- DIRECTIONS
Copy out the trail journal entry below in full, word for word, with every line in its original order.

- SOURCE EXTRACT
CDT Day 39-44: A Walk through Wyoming
CDT Day 39
It rained til after dark. Wake up to a cold and wet morning. But the sun won’t ever make it to me with all the tree cover so I pack up wet stuff. I walk down to the laundromat which happens to sell some snacks. Hot coffee, OJ, muffin, banana, and a breakfast sandwich. Perfect hiker breakfast. I hang out in the massive laundryroom while I eat cause it’s way warmer than outside. I walk down to the main road and get a hitch almost instantly from a nice old guy who is on a road trip. He tells me that it’s cool to see people hitch hiking, that used to be how they got around back in the day and how noone does it. Nope, just thru-hikers and bums. I hit the trail to a misty morning.
Sometimes it’s hard to tell what is fog and what is steam from the boiling rivers and geysers.
The views are pretty sweet and I pass by a massive lake.
I see a couple adorable and furry baby fawns. And the biggest salamander.
The teeniest little chipmunks dart from the trail all day. The butterflies and dragonflies flit in front of me up the trail. The crickets chirp. The bird sing and squawk. The mosquitoes humm. Then it’s all the creek crossings.
In the morning I just walk across them with my shoes on knowing I can dry my shoes out at lunch with the rest of my gear. But after lunch I take my shoes off for the crossings because I know my feet won’t dry before tomorrow and also my left foot it getting some pretty painful trenchfoot, and keeping it as dry as possible definitely helps. Shoes on, shoes off, so many times. I guess it makes sense with all the flooding Yellowstone had a couple months ago. I follow bear tracks pretty much the whole day.

- Dataset rows
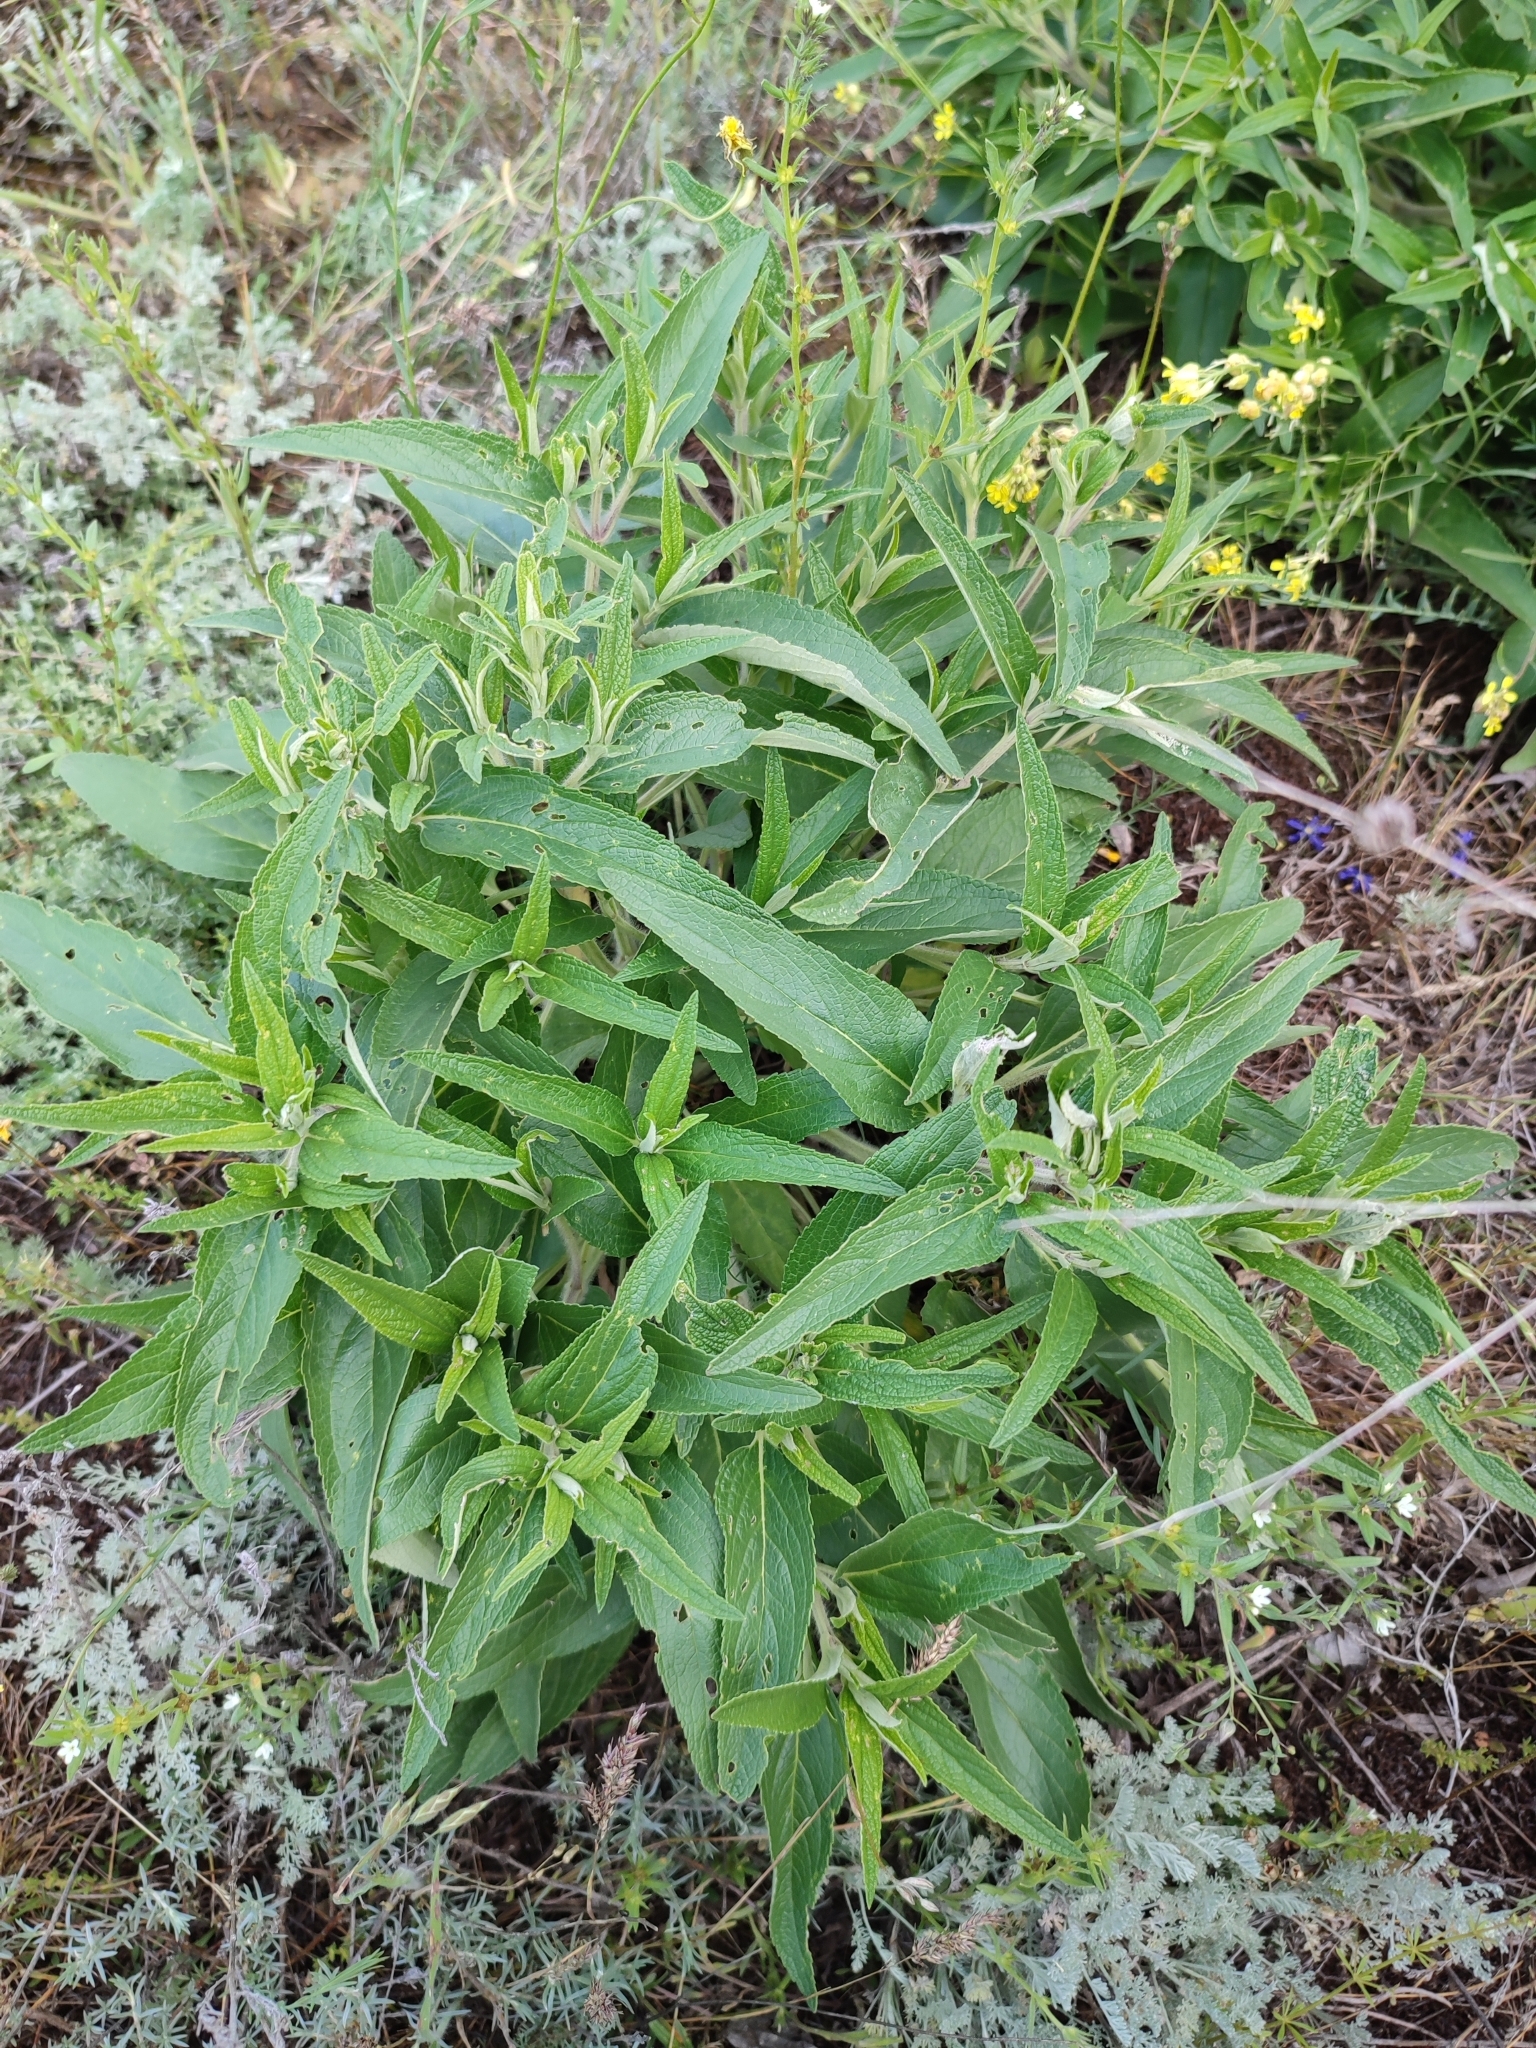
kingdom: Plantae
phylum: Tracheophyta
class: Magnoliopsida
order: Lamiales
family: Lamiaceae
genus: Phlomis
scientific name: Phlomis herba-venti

- SOLUTION TO THIS PROBLEM
CDT Day 39-44: A Walk through Wyoming
CDT Day 39
It rained til after dark. Wake up to a cold and wet morning. But the sun won’t ever make it to me with all the tree cover so I pack up wet stuff. I walk down to the laundromat which happens to sell some snacks. Hot coffee, OJ, muffin, banana, and a breakfast sandwich. Perfect hiker breakfast. I hang out in the massive laundryroom while I eat cause it’s way warmer than outside. I walk down to the main road and get a hitch almost instantly from a nice old guy who is on a road trip. He tells me that it’s cool to see people hitch hiking, that used to be how they got around back in the day and how noone does it. Nope, just thru-hikers and bums. I hit the trail to a misty morning.
Sometimes it’s hard to tell what is fog and what is steam from the boiling rivers and geysers.
The views are pretty sweet and I pass by a massive lake.
I see a couple adorable and furry baby fawns. And the biggest salamander.
The teeniest little chipmunks dart from the trail all day. The butterflies and dragonflies flit in front of me up the trail. The crickets chirp. The bird sing and squawk. The mosquitoes humm. Then it’s all the creek crossings.
In the morning I just walk across them with my shoes on knowing I can dry my shoes out at lunch with the rest of my gear. But after lunch I take my shoes off for the crossings because I know my feet won’t dry before tomorrow and also my left foot it getting some pretty painful trenchfoot, and keeping it as dry as possible definitely helps. Shoes on, shoes off, so many times. I guess it makes sense with all the flooding Yellowstone had a couple months ago. I follow bear tracks pretty much the whole day.